“FDA decides whether to approve emergency use as early as next month”
▲ A new coronavirus infection (Corona 19) vaccine from AstraZeneca, a British pharmaceutical company. Reuters Yonhap News
The Wall Street Journal (WSJ) reported on the 22nd (local time) that AstraZeneca and the new coronavirus infection (Corona 19) vaccine developed by the University of Oxford in the UK have been shown to have a preventive effect of 79% in a large-scale clinical trial conducted in the United States.
AstraZeneca announced that in a clinical trial involving more than 32,000 volunteers, the effectiveness of the COVID-19 vaccine was 79%. The company said it would prepare to request emergency use approval from the United States after further analysis of the data.
It was found that 80% of the elderly clinical participants over 65 years of age were effective. In addition, it was found to be 100% effective in preventing serious diseases, hospitalization, and death. This is higher than the result of the preventive effect (62-90%) in the UK clinical trial announced late last year. Previously, Pfizer-Bioentech vaccine and Modena vaccine were found to be effective in preventing more than 90%, respectively, in US clinical trials.
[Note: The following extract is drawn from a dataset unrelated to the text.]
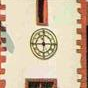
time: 11:45
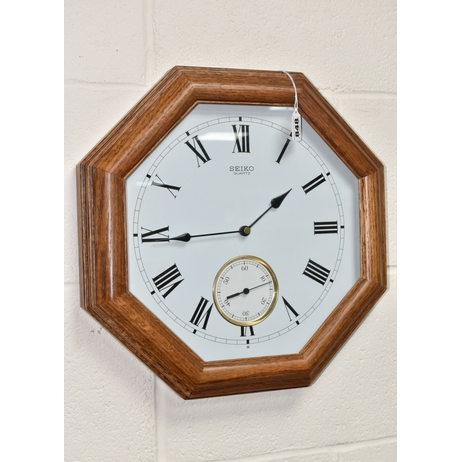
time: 1:44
A total of 32,449 participants over the age of 18 participated in this experiment, of which 20% were the elderly aged 65. In addition, it was confirmed that the risk of blood clots did not increase in US clinical trials. AstraZeneca found no increased risk of thrombosis among 21,583 participants who received at least one vaccine.
WSJ evaluated that AstraZeneca’s vaccine, which recently suffered from cessation of lump-sum vaccination in 12 European countries due to safety concerns, has helped regain confidence with the clinical results.
The Food and Drug Administration (FDA) will review the clinical data and will decide whether to approve the use of the vaccine as early as next month, the WSJ said.